> **INSTRUKSI TUGAS**:
Kembalikan seluruh daftar di bawah ini baris demi baris tanpa perubahan apa pun, tetapi jangan sertakan gambarnya dalam jawaban.

> **DAFTAR YANG DIBERIKAN**:
● ● ●

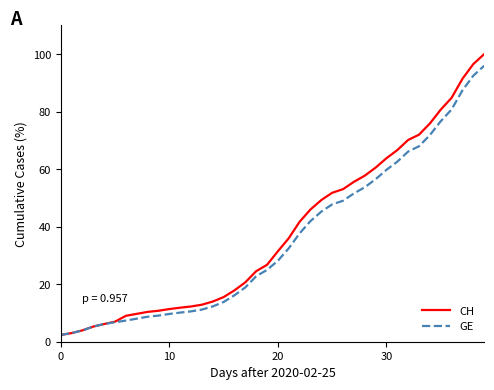

Which series has the largest range (max minus min)?

CH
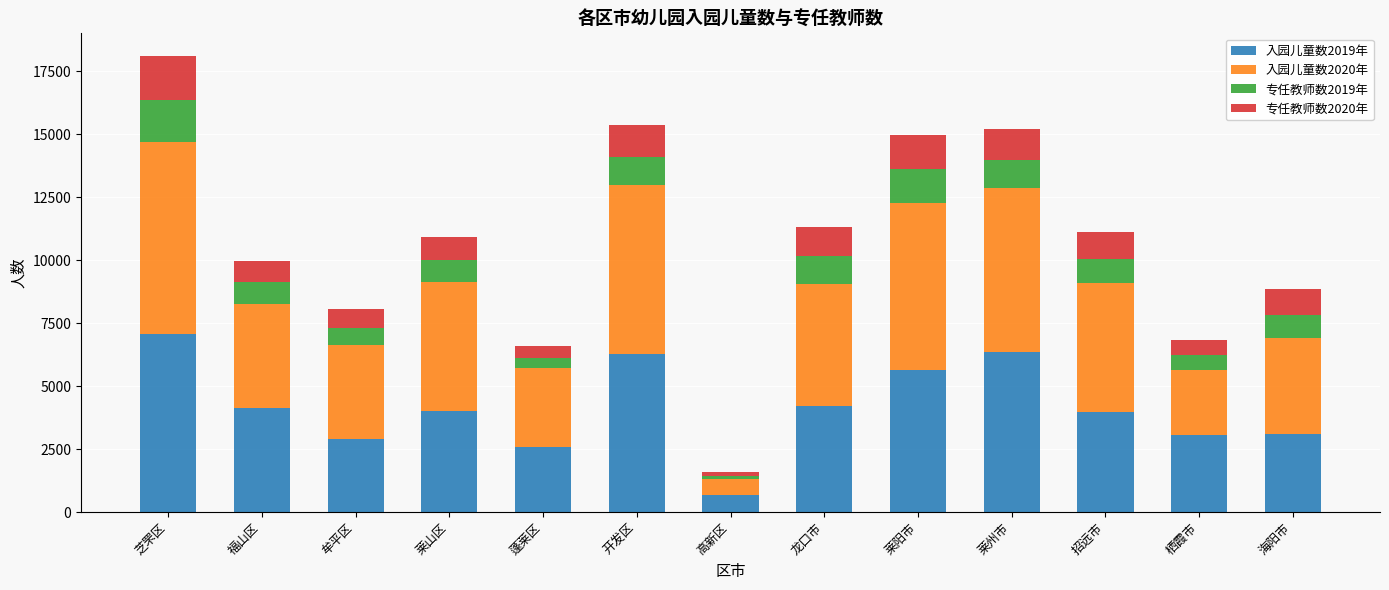

Which category has the highest value in the 入园儿童数2019年 series?

芝罘区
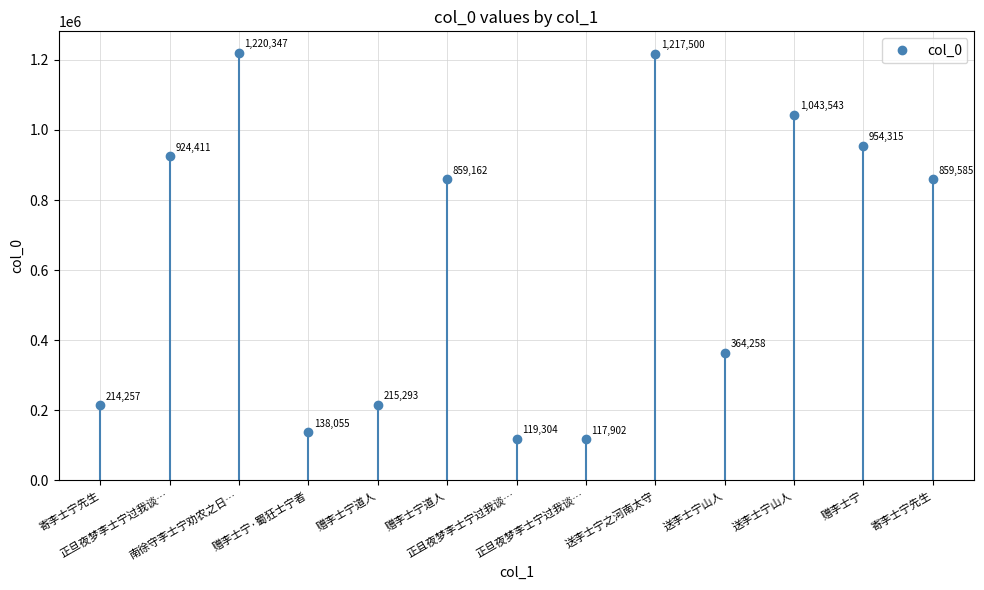

At which label does the data first exceed 859162?

正旦夜梦李士宁过我谈…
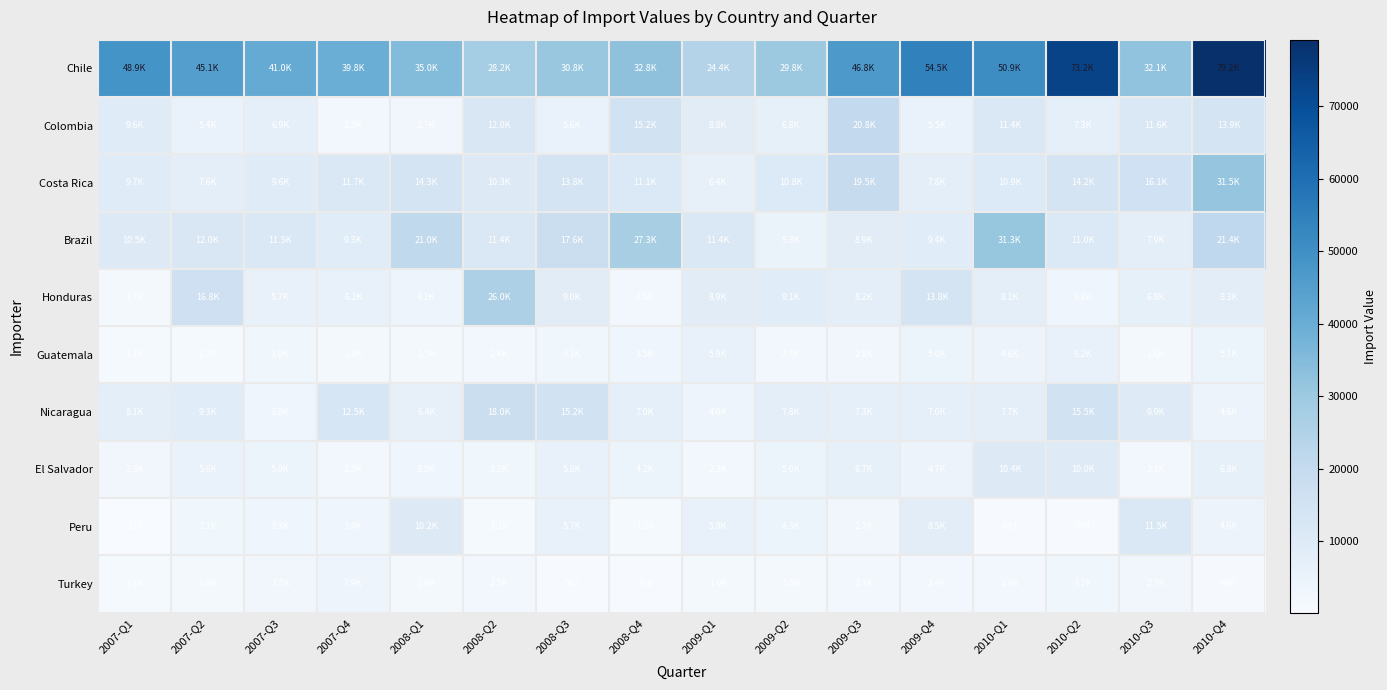

The Chile series shows 73153 at 2010-Q2. True or false?

True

● ● ●

> **HASIL LATIHAN**:
Which series has the largest range (max minus min)?

CH

Which category has the highest value in the 入园儿童数2019年 series?

芝罘区

At which label does the data first exceed 859162?

正旦夜梦李士宁过我谈…

The Chile series shows 73153 at 2010-Q2. True or false?

True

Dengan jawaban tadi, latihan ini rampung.